AUFGABEN:
1/ Formulieren Sie den Absatz im vorliegenden Text, der mit „Auch daß die zweite“ beginnt, kürzer, ohne seine Hauptaussagen zu verlieren.
2/ Schreiben Sie aus dem vorliegenden Text alles von „Winterabend auf dem“ bis hinunter zu „Wesen voller Macht.“ ab.
3/ Übersetzen Sie diesen Satz aus dem vorliegenden Text ins Englische: „In den ersten drei Strophen erfolgt in schönen Bildern mehr eine Beschreibung des Zustandes der Umwelt.“

Winterabend auf dem Lande
 
Nacht legt ihre schwarzen Arme
kühl auf Waldessaum und Flur.
Menschen flüchten sich ins Warme,
und die Erde wird Natur.

Dunkel wächst im Tannengrunde
wie ein Wesen voller Macht.
Wispernd, wie von Mund zu Munde,
hebt sich Windesraunen sacht

von den schattentiefen Zweigen
nach des Lauschers stillem Gang,
dessen Sinne heimwärts zeigen
wie ein Zittern, zag und bang.

Ferne, wie verstreute Sterne,
locken Lichter nach den Seinen
ihn mit Macht, und er folgt gerne
ihrem losgelösten Scheinen.

Alles Menschenwerk, so denkt er,
es wird nächtens gar so klein,
und den Blick in Demut senkt er,
und die Stirne hinterdrein.

Falderwald 09.02.2012 19:18

Servus Erich,

das ist ein sehr schöner und eleganter, schmaler Text, der sich auch leichtfüßig durch den verwendeten Trochäus lesen lässt.

Auch daß die zweite und dritte Strophe sich verbinden, ist ein schönes Stilmittel.
Der Leser legt danach unwillkürlich eine kleine Pause ein und die braucht es auch, weil hier quasi ein Abschnitt erfolgt.

In den ersten drei Strophen erfolgt in schönen Bildern mehr eine Beschreibung des Zustandes der Umwelt.

DATENAUSZÜGE:
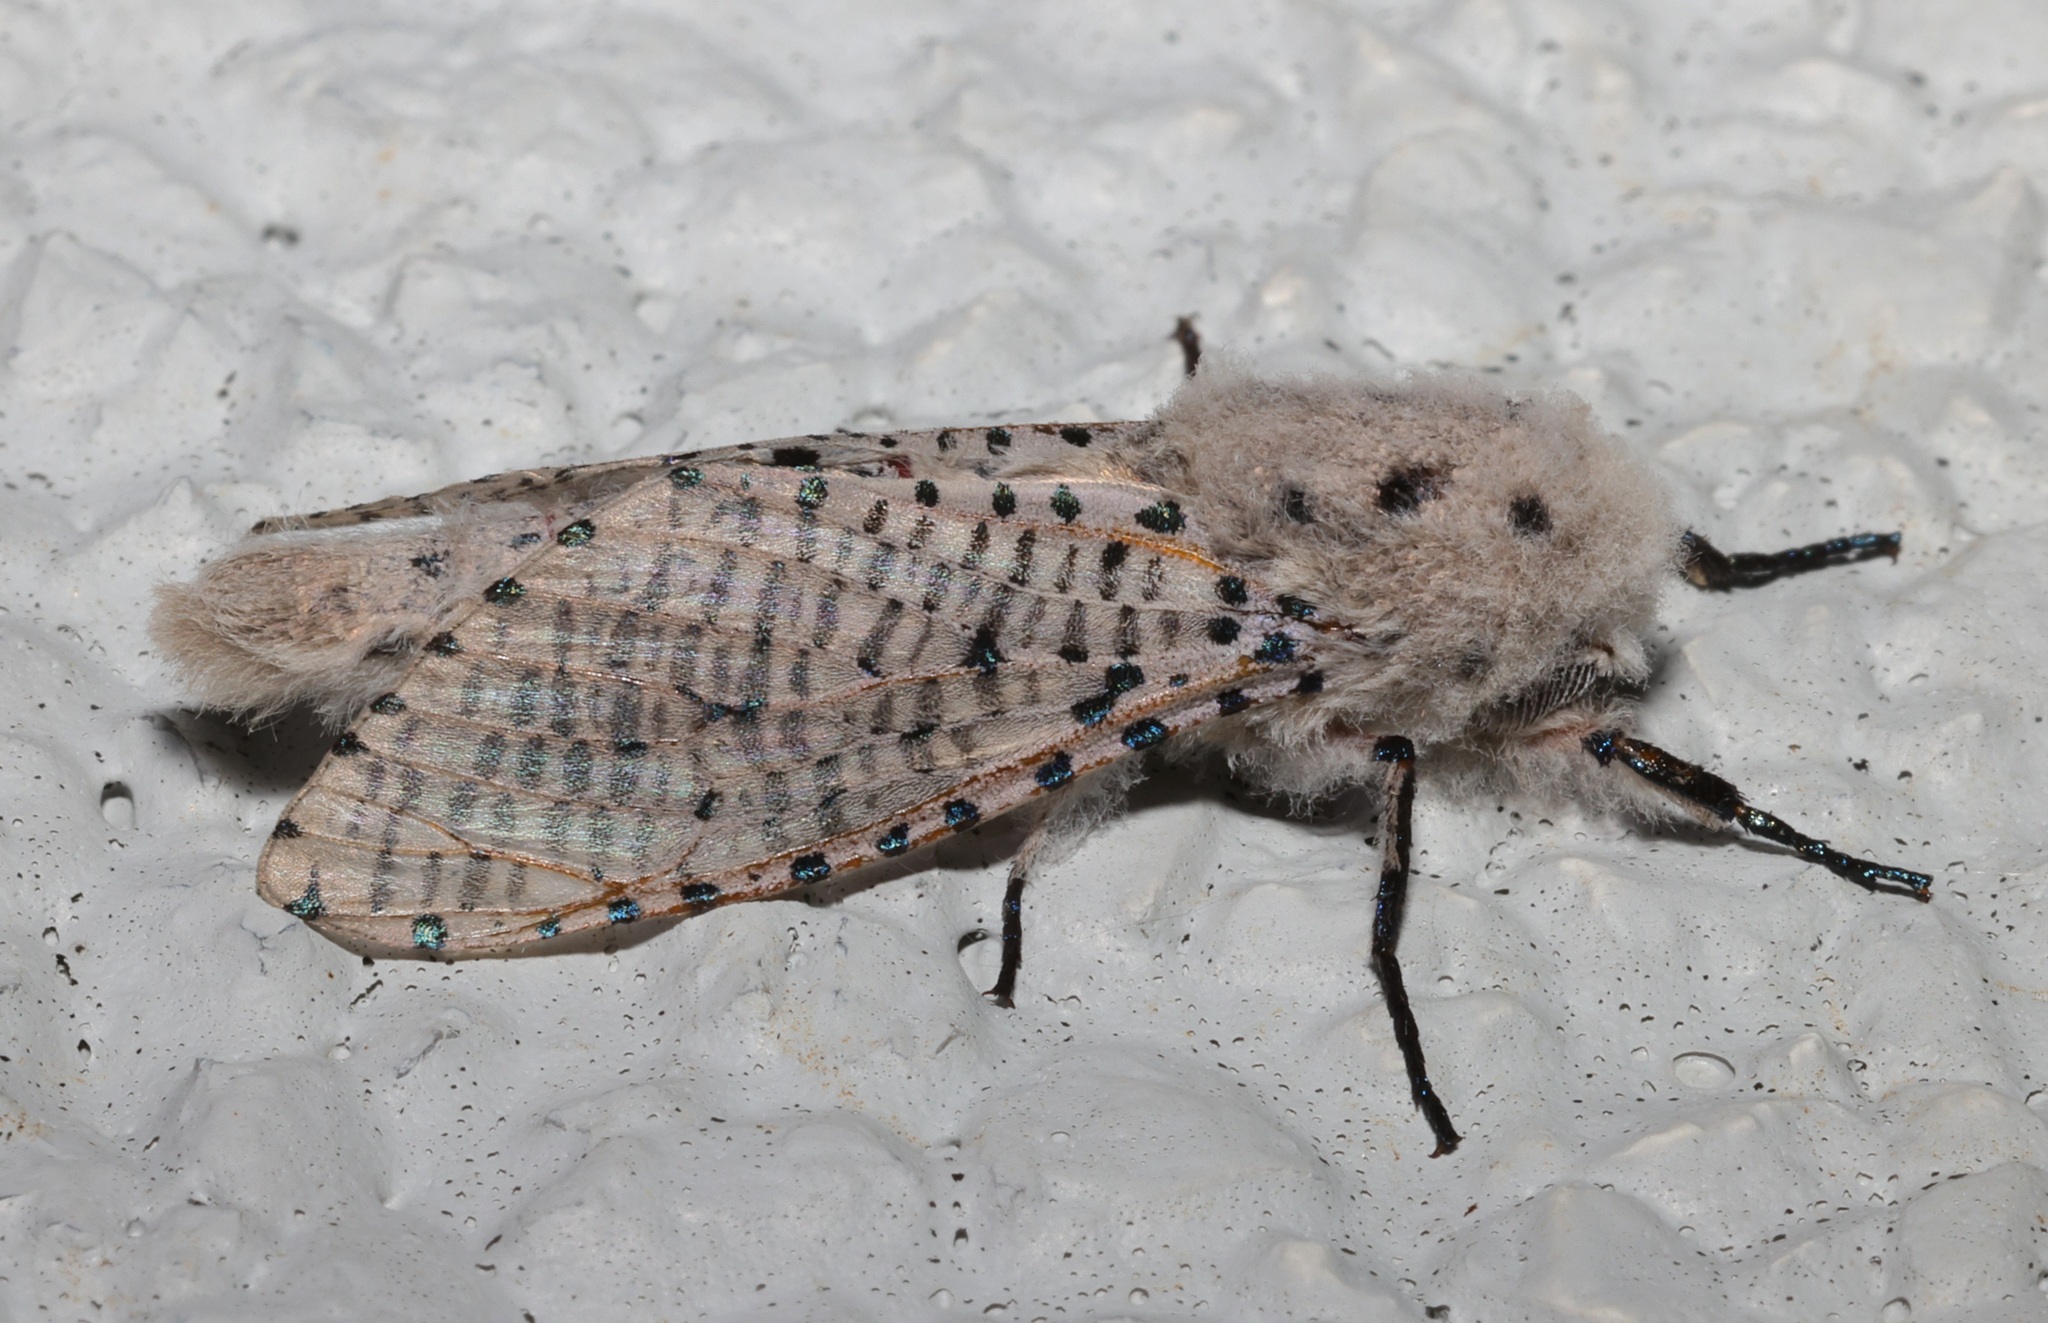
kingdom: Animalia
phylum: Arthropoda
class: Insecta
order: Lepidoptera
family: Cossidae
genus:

ERGEBNISSE JE AUFGABE:
1/ Die Verbindung der zweiten mit der dritten Strophe ist ein schönes Stilmittel. Der Leser macht danach unwillkürlich eine kurze Pause. Diese ist auch nötig, weil hier gewissermaßen ein Abschnitt erfolgt.

2/
Winterabend auf dem Lande
 
Nacht legt ihre schwarzen Arme
kühl auf Waldessaum und Flur.
Menschen flüchten sich ins Warme,
und die Erde wird Natur.

Dunkel wächst im Tannengrunde
wie ein Wesen voller Macht.

3/ In the first three stanzas, beautiful images give more of a description of the state of the surroundings.